Task description. The result should be every line in the material below containing the string "doanh".
** Opening Records supplied block **
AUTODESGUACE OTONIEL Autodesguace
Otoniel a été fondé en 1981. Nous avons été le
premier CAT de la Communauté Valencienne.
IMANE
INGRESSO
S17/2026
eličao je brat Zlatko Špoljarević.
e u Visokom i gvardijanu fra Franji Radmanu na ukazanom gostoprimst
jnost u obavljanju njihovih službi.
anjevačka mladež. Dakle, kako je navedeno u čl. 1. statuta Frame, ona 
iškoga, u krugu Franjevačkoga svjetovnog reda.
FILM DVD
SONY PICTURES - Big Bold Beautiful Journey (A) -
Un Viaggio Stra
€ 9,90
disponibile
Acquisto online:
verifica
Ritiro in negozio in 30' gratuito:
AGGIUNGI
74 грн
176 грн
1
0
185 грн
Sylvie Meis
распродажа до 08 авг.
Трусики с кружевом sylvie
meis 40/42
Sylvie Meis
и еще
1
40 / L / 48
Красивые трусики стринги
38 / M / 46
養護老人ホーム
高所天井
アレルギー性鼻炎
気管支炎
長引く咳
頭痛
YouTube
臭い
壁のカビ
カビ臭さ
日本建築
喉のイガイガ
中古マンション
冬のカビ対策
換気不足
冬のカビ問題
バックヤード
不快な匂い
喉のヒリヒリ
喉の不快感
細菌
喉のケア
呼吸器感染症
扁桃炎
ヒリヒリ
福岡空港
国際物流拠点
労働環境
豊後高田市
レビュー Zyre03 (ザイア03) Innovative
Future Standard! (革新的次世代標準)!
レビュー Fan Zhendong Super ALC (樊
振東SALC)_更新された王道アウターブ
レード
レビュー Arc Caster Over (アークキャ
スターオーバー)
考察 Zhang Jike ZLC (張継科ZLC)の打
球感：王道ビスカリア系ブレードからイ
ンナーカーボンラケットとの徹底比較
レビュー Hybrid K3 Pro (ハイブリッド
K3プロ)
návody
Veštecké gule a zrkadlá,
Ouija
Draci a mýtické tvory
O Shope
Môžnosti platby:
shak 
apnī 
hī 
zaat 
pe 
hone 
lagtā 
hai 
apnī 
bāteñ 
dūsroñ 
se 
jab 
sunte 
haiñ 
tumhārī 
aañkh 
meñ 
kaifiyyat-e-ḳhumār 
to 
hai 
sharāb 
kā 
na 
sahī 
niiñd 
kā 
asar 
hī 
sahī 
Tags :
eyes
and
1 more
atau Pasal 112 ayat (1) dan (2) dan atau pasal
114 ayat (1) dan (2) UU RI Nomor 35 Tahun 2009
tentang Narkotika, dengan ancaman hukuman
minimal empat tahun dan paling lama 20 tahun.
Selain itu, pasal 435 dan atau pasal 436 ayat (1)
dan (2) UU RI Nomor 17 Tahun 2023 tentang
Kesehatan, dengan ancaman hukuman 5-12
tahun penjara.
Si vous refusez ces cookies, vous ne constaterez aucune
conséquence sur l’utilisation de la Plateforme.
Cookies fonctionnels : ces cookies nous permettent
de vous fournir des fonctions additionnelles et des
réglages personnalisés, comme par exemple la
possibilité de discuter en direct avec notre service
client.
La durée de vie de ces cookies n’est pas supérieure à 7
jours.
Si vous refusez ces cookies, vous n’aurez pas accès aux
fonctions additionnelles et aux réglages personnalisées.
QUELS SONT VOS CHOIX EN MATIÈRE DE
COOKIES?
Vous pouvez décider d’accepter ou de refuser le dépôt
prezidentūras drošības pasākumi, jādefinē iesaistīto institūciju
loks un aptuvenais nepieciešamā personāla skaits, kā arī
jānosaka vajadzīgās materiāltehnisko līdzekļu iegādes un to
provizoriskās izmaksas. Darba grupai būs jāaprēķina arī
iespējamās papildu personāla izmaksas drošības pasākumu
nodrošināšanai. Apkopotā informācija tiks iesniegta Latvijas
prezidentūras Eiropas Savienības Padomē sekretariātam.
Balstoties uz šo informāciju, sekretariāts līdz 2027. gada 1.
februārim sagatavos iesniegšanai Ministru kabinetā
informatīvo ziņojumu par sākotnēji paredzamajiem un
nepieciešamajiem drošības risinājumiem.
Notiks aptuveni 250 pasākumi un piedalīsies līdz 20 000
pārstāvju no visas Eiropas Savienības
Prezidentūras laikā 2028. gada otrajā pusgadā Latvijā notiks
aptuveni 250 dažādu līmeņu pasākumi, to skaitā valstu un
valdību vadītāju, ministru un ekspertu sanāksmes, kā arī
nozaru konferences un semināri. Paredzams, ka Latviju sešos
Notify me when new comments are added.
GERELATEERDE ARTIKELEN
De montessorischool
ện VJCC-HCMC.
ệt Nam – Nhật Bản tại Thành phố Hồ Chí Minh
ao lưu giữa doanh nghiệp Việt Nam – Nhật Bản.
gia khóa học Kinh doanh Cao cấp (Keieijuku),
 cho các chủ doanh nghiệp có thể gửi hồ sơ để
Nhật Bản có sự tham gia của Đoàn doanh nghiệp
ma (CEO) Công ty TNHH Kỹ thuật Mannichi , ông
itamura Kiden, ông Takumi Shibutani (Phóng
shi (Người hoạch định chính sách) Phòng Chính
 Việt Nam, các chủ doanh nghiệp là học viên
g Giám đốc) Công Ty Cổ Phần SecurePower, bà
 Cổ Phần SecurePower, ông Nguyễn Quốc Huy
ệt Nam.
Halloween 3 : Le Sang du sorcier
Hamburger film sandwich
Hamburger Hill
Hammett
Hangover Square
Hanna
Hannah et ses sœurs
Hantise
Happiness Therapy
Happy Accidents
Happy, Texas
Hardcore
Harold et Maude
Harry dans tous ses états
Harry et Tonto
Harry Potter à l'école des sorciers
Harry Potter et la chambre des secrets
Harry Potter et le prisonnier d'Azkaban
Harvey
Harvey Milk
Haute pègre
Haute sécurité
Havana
** Closing Records supplied block **
Exercise output.
ao lưu giữa doanh nghiệp Việt Nam – Nhật Bản.
gia khóa học Kinh doanh Cao cấp (Keieijuku),
 cho các chủ doanh nghiệp có thể gửi hồ sơ để
Nhật Bản có sự tham gia của Đoàn doanh nghiệp
 Việt Nam, các chủ doanh nghiệp là học viên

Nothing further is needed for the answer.